Luego, ella se encogió de hombros y dejó el enojo de lado.

—Pero son las basus las que se comunican de un grupo de esclavos a otro. En general, las órdenes de Tarrin impiden que abusen de ellas. Los superintendentes siguen mezclando a los recién venidos, los hombres de Mandrigyn, con mineros más viejos (hay miles de mineros allá abajo) para impedir que los hombres conspiren entre ellos. Pero eso sólo consigue difundir el complot. Y el resto de nosotras, mujeres con las que las esposas de esos hombres tenían prohibido hablar antes de la guerra, conseguimos mapas de las minas e impresiones de cera de las llaves de las puertas. ¿Sabes que la hermana de Gilden, Eo, es herrera? Ella copia las llaves y también traemos detalles de los lugares donde están los depósitos de armas.

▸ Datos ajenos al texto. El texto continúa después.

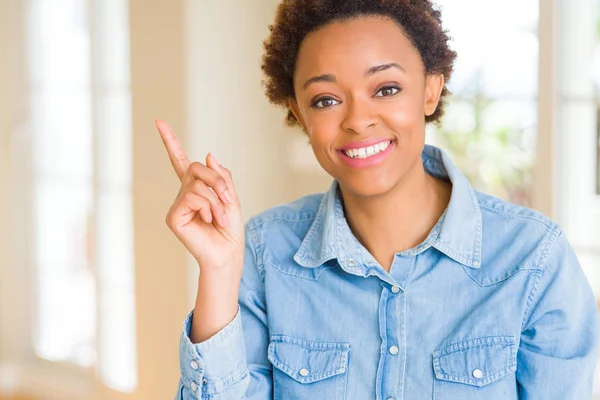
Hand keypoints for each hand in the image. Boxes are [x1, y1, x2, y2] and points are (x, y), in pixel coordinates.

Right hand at [156, 120, 243, 270]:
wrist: (228, 253)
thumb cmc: (230, 230)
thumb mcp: (231, 198)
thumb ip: (221, 177)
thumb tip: (209, 154)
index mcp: (196, 189)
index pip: (180, 161)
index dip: (170, 142)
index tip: (159, 122)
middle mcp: (183, 194)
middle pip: (197, 168)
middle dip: (218, 181)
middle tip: (229, 199)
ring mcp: (177, 205)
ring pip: (197, 184)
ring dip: (217, 198)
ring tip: (220, 216)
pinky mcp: (173, 216)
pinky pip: (192, 196)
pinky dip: (208, 206)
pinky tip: (209, 219)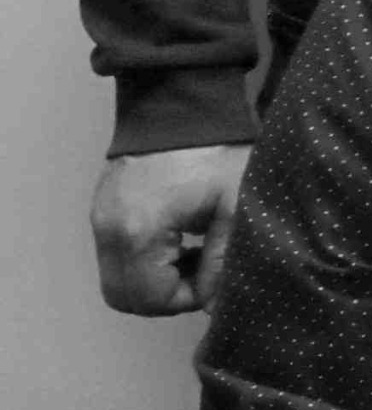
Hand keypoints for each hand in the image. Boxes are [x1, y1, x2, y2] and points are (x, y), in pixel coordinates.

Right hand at [90, 145, 249, 315]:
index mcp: (138, 232)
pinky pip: (116, 253)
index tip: (212, 274)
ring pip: (118, 277)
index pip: (149, 299)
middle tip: (200, 267)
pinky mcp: (102, 208)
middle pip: (125, 296)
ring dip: (154, 276)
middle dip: (165, 294)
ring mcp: (99, 217)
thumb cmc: (215, 149)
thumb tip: (217, 306)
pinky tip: (178, 235)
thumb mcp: (234, 207)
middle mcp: (108, 229)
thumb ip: (223, 262)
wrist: (182, 103)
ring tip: (193, 248)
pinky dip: (144, 257)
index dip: (186, 298)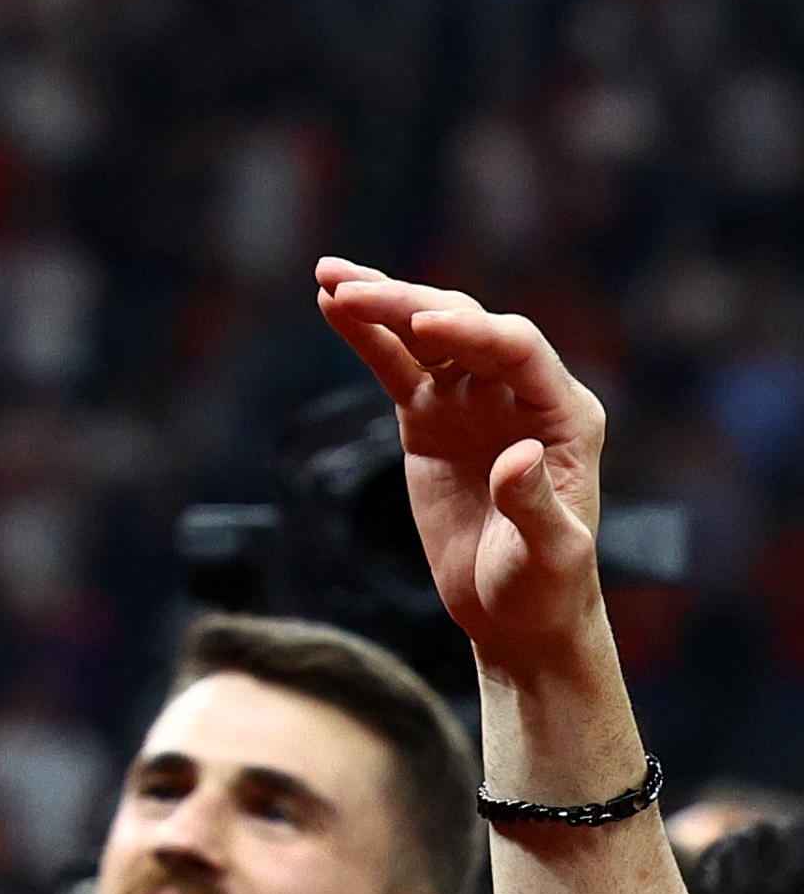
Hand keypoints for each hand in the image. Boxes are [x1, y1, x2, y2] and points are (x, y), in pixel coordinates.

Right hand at [315, 259, 615, 672]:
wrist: (513, 615)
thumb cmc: (545, 588)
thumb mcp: (551, 555)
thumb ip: (535, 504)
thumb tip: (518, 454)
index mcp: (564, 416)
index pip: (517, 350)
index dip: (471, 330)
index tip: (423, 325)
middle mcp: (519, 395)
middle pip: (463, 327)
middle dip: (409, 304)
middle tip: (352, 292)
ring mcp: (471, 401)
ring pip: (423, 335)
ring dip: (380, 302)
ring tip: (329, 278)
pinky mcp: (429, 417)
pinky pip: (394, 364)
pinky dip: (364, 334)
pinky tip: (331, 302)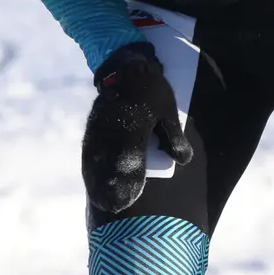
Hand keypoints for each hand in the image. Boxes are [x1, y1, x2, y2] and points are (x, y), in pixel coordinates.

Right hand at [81, 42, 192, 213]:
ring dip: (97, 179)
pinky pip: (90, 146)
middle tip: (112, 207)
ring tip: (99, 200)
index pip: (132, 159)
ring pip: (97, 156)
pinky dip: (89, 164)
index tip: (129, 201)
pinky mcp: (94, 122)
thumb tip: (184, 161)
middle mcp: (116, 128)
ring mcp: (102, 125)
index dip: (130, 180)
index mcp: (136, 127)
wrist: (128, 66)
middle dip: (111, 186)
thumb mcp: (168, 112)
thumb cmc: (153, 91)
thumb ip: (173, 137)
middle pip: (111, 162)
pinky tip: (90, 178)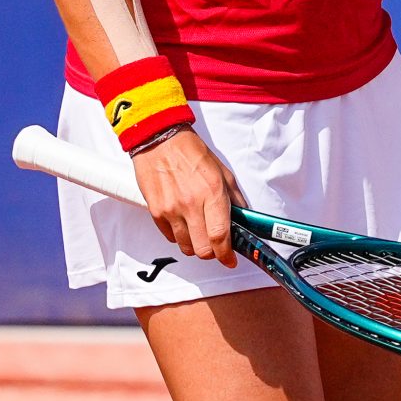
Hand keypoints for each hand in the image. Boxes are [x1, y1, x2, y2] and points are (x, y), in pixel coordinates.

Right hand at [131, 128, 246, 267]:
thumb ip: (235, 198)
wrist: (159, 140)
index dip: (227, 254)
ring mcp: (171, 209)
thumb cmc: (191, 152)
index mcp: (212, 192)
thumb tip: (245, 219)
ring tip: (199, 230)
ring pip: (186, 247)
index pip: (220, 236)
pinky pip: (170, 238)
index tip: (230, 259)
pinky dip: (179, 236)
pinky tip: (183, 221)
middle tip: (215, 244)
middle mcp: (191, 204)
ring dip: (195, 245)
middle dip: (212, 251)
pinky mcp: (156, 212)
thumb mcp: (222, 171)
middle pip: (203, 249)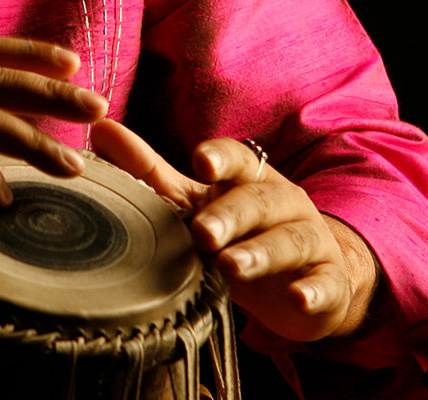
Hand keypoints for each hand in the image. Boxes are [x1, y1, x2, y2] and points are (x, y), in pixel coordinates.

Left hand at [92, 118, 378, 340]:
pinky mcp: (328, 283)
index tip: (199, 161)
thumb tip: (99, 130)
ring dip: (262, 252)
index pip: (239, 160)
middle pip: (260, 201)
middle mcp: (284, 204)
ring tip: (231, 266)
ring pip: (290, 241)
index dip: (221, 158)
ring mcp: (310, 242)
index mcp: (251, 180)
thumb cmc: (244, 232)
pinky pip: (324, 284)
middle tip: (201, 232)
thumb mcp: (199, 202)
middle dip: (231, 215)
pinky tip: (298, 297)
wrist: (313, 275)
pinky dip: (312, 291)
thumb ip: (151, 172)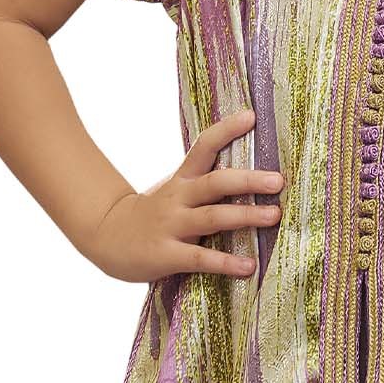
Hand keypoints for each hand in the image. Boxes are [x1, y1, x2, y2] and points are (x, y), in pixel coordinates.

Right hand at [83, 107, 284, 282]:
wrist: (105, 236)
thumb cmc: (152, 212)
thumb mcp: (174, 189)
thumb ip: (204, 183)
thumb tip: (252, 175)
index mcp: (182, 179)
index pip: (204, 146)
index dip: (227, 130)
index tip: (251, 116)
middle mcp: (178, 198)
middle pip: (216, 183)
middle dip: (249, 181)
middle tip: (278, 181)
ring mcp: (172, 226)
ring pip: (213, 217)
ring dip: (246, 216)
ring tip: (274, 216)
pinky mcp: (167, 255)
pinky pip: (200, 258)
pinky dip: (226, 262)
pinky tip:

Lobo del Sol dejó descansar su espalda contra la pared y la miró, casi curioso, en las sombras. Fuera, la luna desaparecía y el perfume de la lluvia entró por la ventana como un olor frío. Iluminada por la luz leve, la cara de la muchacha parecía joven, casi la de una niña; él la recordaba a la luz de las velas en la habitación con olor a rosas de Kedwyr, riendo con esa risa suave, ronca, profesional, mientras lo llevaba a la trampa de la conspiración. Se dio cuenta de que ella le estaba haciendo un cumplido al mostrarle la otra cara, franca, abierta, sin artificios, la cara que mostraba a sus amigas, a otras mujeres. Sin duda, la cara que mostraba a su amado. Se descubrió preguntándose si tendría un amor, no un «regular» sino un amante en serio; y si, como el esposo sin nombre de Gilden, como Beddick M’Tree, como tantos otros, él habría seguido a Tarrin de la Casa de Ella en esa última campaña a Paso de Hierro.

El peso cálido del cuerpo de ella se apoyaba contra su hombro, un gesto de intimidad que era menos sexual que amistoso, como un gato que decidiera acomodarse en sus rodillas.

—Hemos hablado demasiado —dijo ella ahora con la voz profesional, suave y burlona.

—Una pregunta más —insistió él—. ¿Por qué estás aquí?

Ella sonrió.

Él le detuvo la mano que se extendía hacia él.

—Tienes miedo de mí, ¿verdad?

Sintió que el cuerpo de ella se movía en el círculo de su brazo; cuando le contestó, la voz era la de una muchacha de diecinueve años, herida por lo que era, pero franca, sin mentiras.

—Antes —dijo. La luz de la luna apenas rozaba sus pestañas en plata cuando levantó la mirada hacia él—. Pero no creo que fuera justo que no supieras cómo funcionan las cosas en la organización. Dru y Sheera dicen que cuanto menos sepas, menos podrás contarle a nadie. Pero en cuanto a tu pregunta… —sus labios rozaron los de Lobo en la oscuridad—. Yo también tengo mis secretos.

Él la acercó a su cuerpo. Cuando se movió, los eslabones de la cadena alrededor de su cuello tintinearon levemente en el silencio de la buhardilla oscura.